● Task objective
Please repeat the records beneath this task exactly as they appear, but skip the images.

● Given records
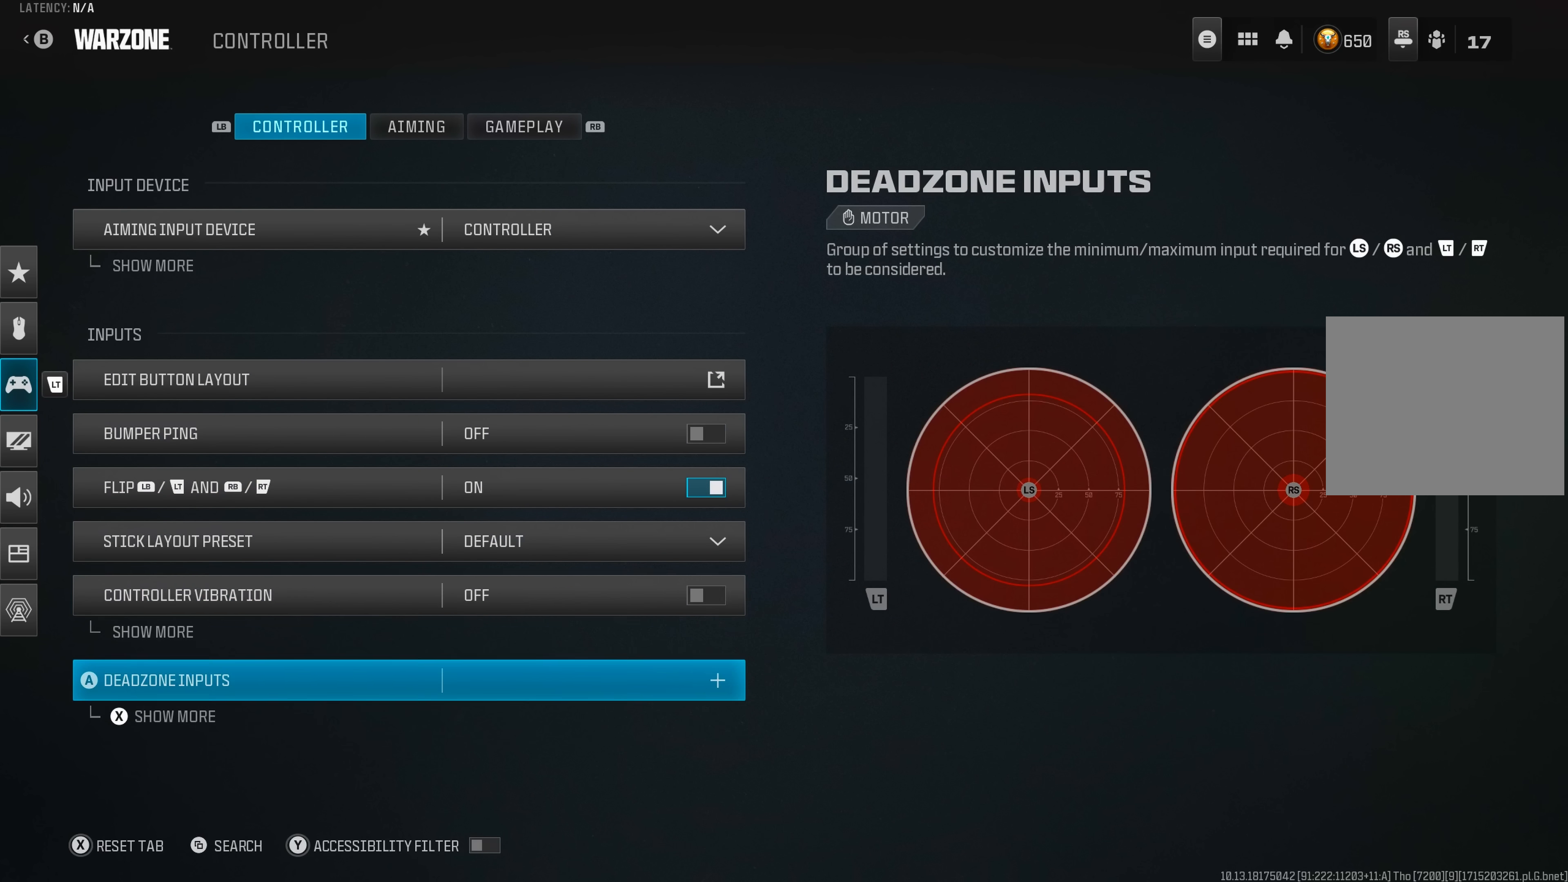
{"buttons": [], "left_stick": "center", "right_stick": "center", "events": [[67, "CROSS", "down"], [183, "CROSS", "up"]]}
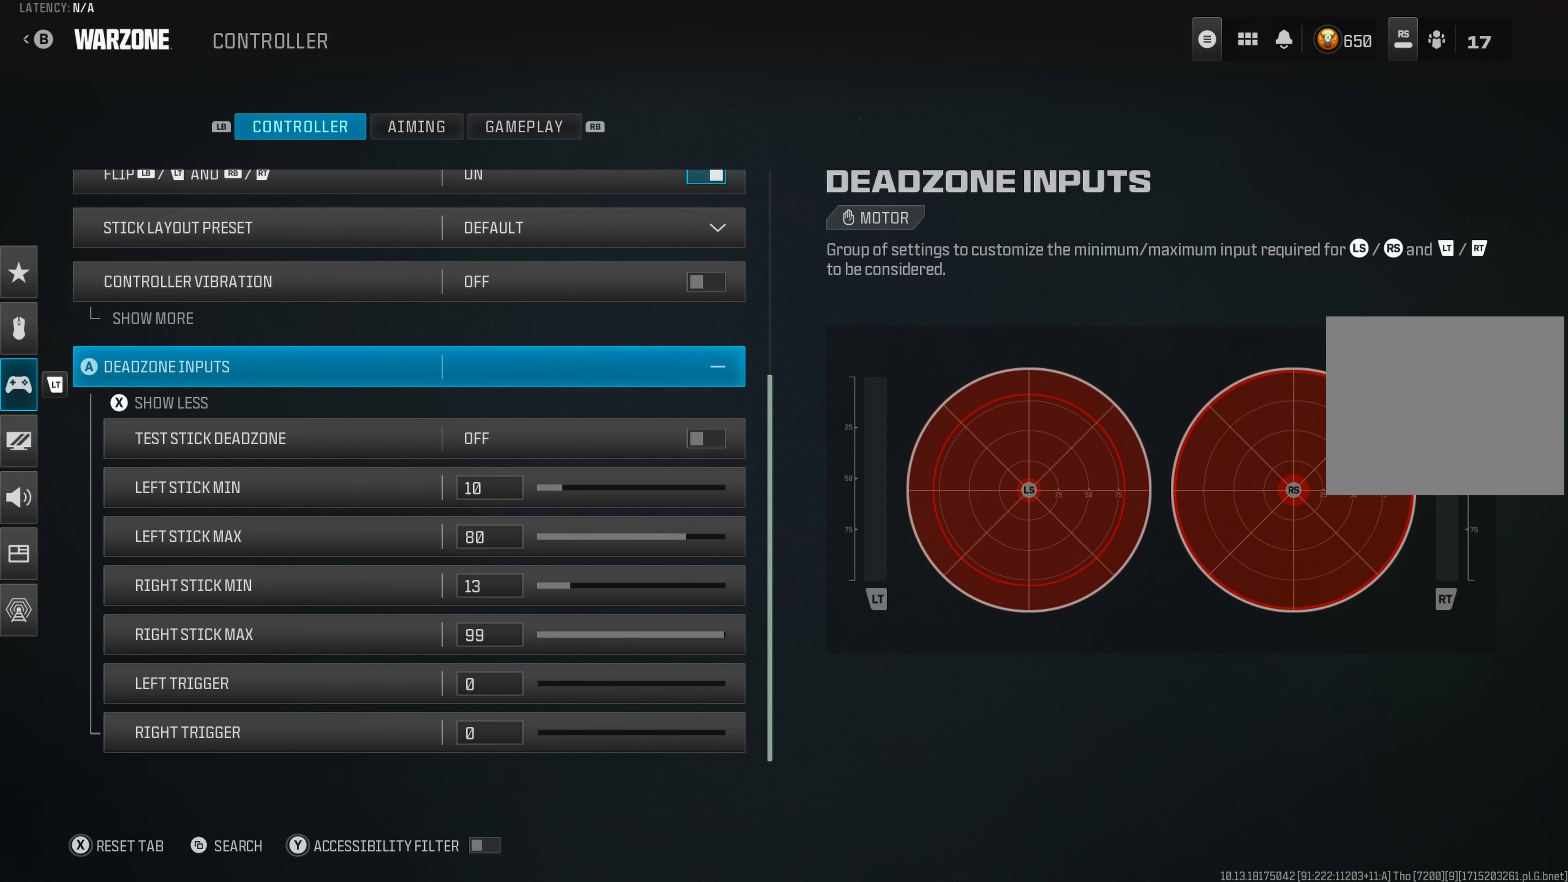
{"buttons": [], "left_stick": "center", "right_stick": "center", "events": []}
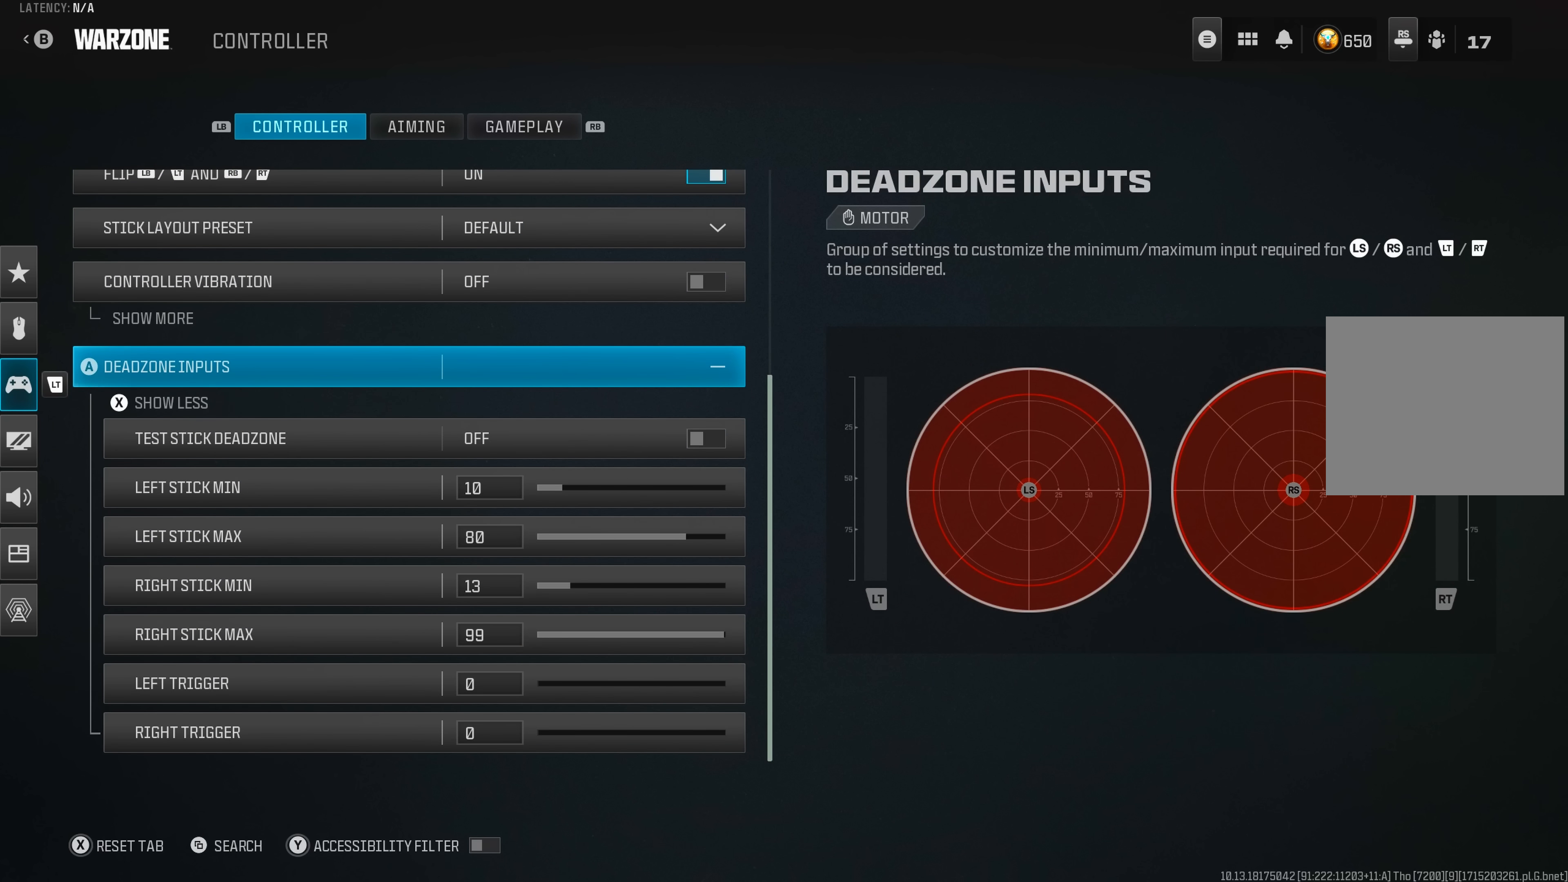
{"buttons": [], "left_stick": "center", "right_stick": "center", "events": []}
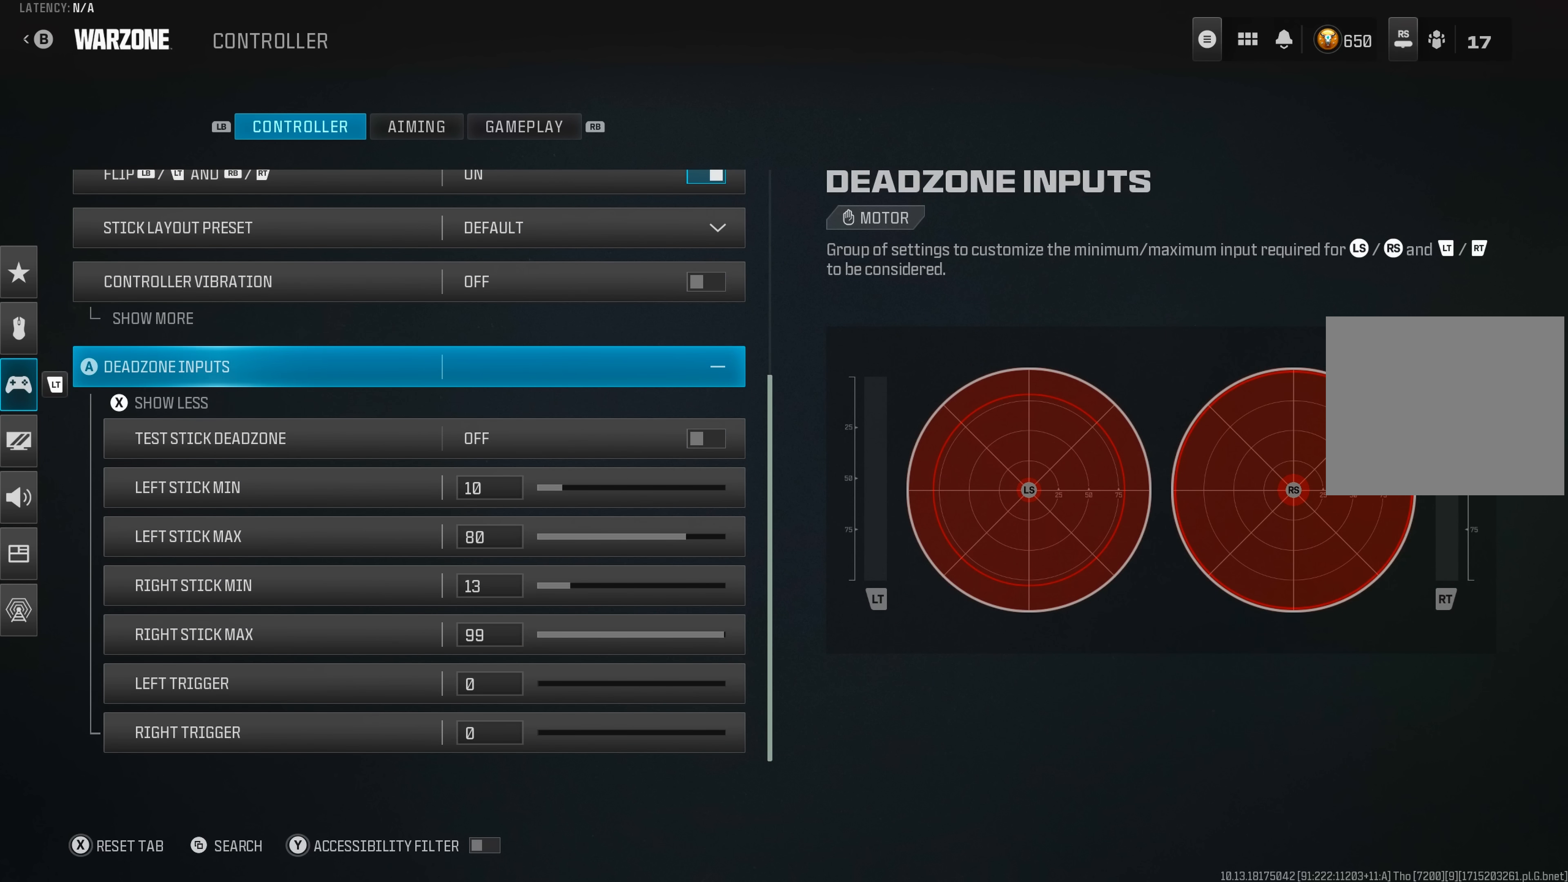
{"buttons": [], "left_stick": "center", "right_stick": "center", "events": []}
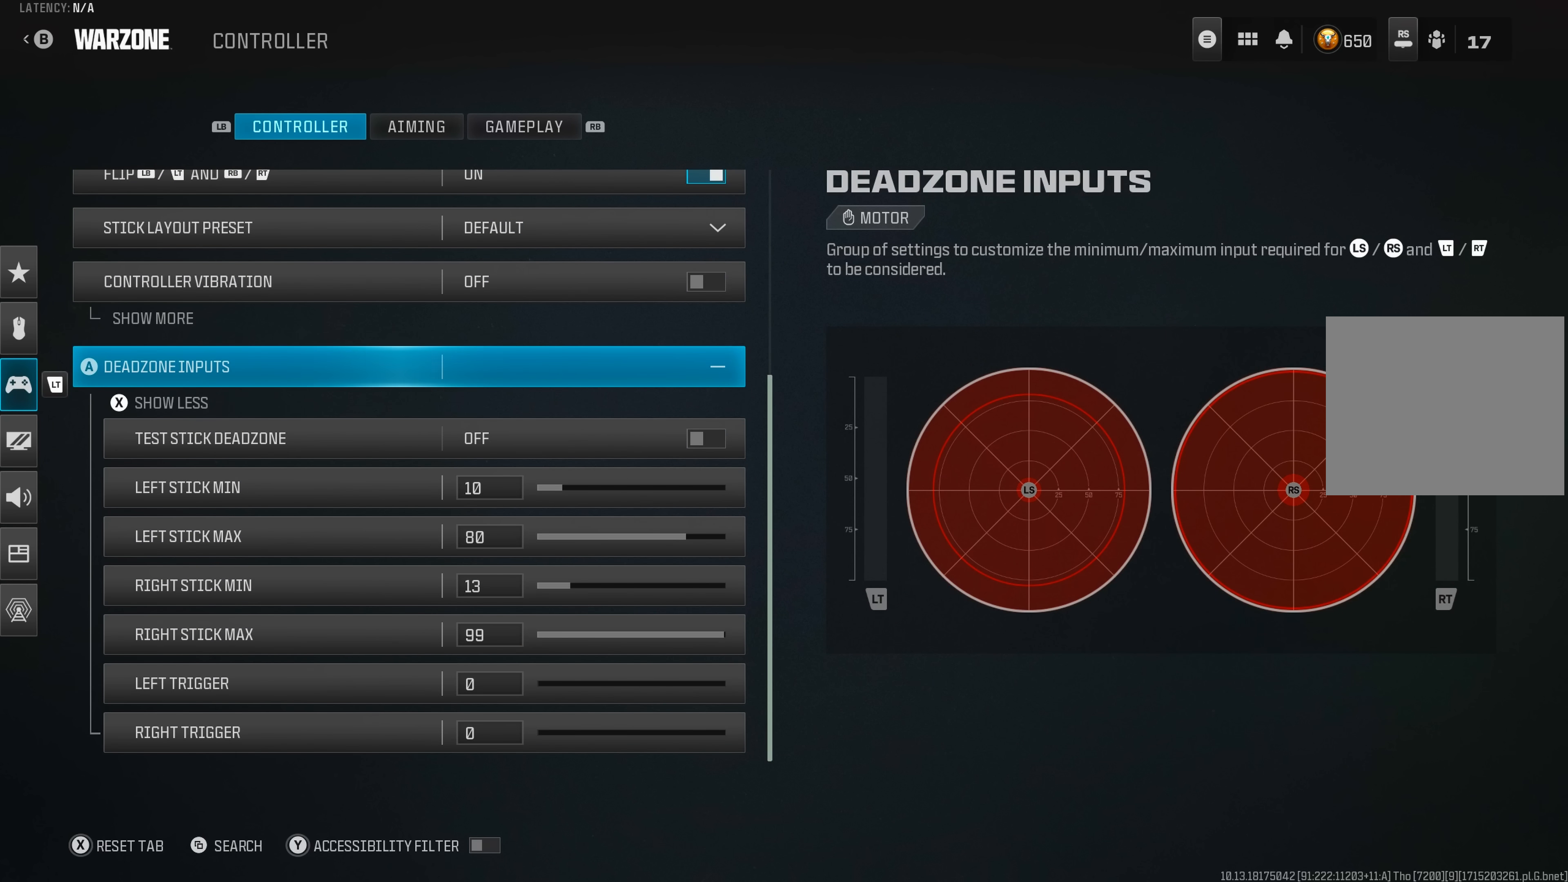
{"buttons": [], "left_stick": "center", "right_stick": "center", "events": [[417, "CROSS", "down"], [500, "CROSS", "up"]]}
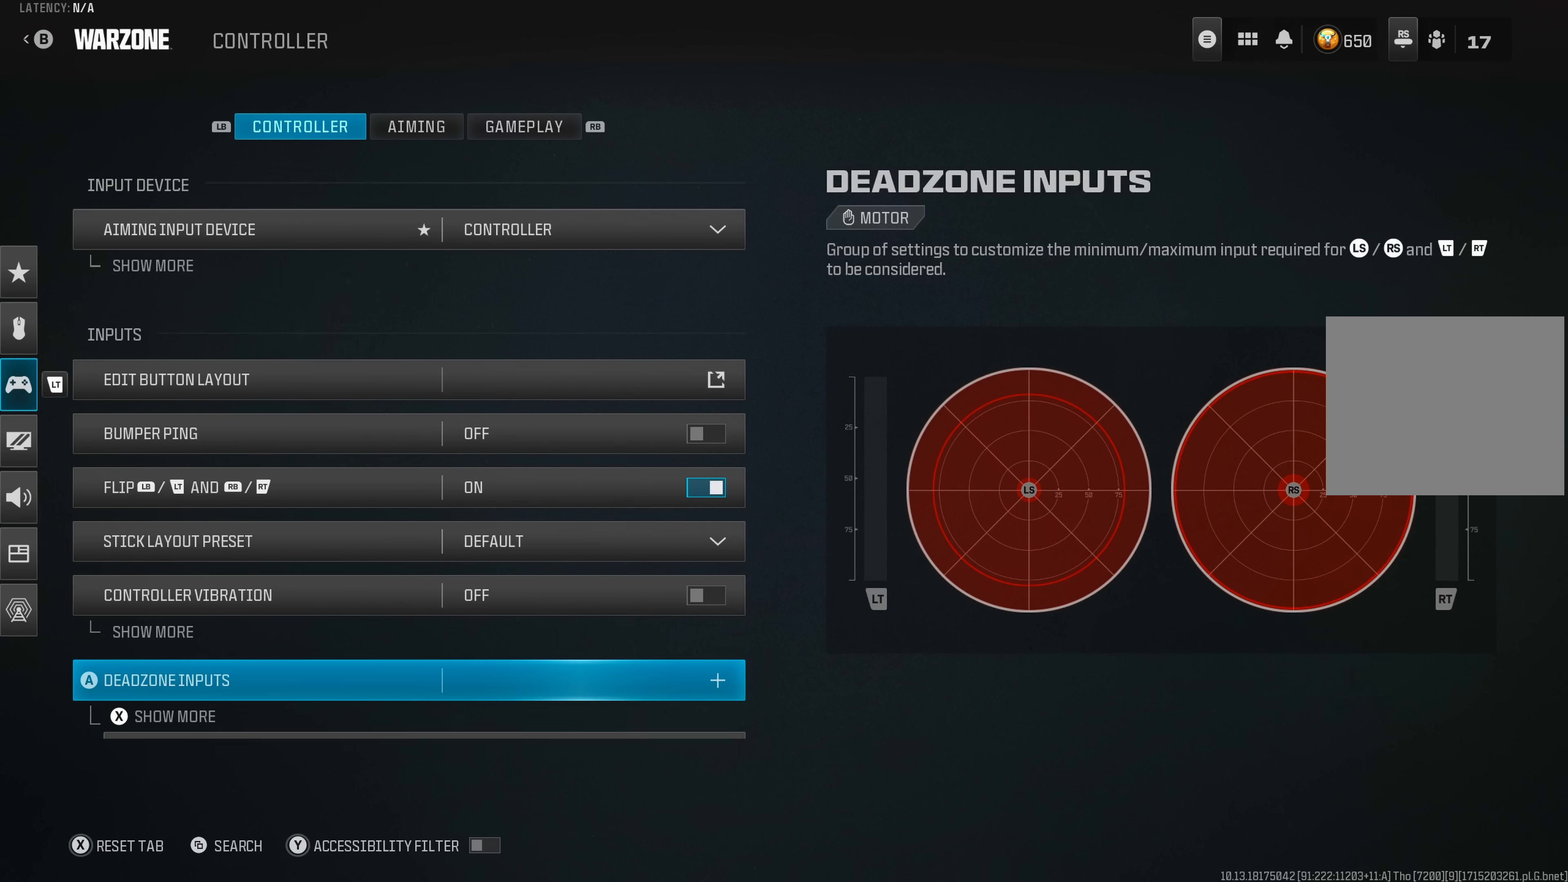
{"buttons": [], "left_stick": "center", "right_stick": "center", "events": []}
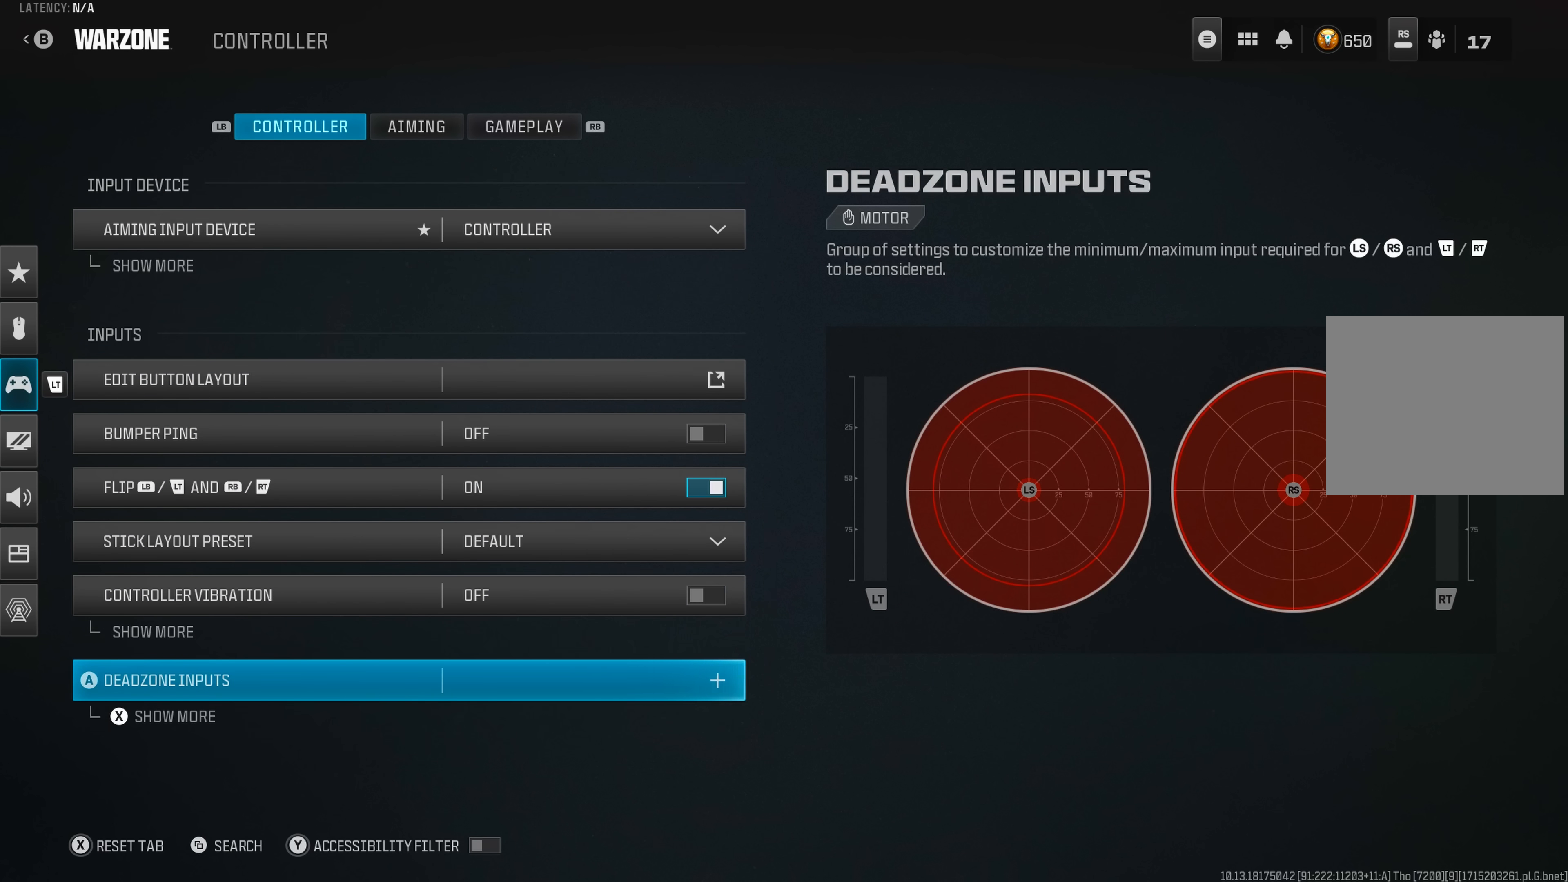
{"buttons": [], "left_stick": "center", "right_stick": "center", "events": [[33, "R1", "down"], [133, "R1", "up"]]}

● Response to this exercise
{"buttons": [], "left_stick": "center", "right_stick": "center", "events": [[67, "CROSS", "down"], [183, "CROSS", "up"]]}
{"buttons": [], "left_stick": "center", "right_stick": "center", "events": []}
{"buttons": [], "left_stick": "center", "right_stick": "center", "events": []}
{"buttons": [], "left_stick": "center", "right_stick": "center", "events": []}
{"buttons": [], "left_stick": "center", "right_stick": "center", "events": [[417, "CROSS", "down"], [500, "CROSS", "up"]]}
{"buttons": [], "left_stick": "center", "right_stick": "center", "events": []}
{"buttons": [], "left_stick": "center", "right_stick": "center", "events": [[33, "R1", "down"], [133, "R1", "up"]]}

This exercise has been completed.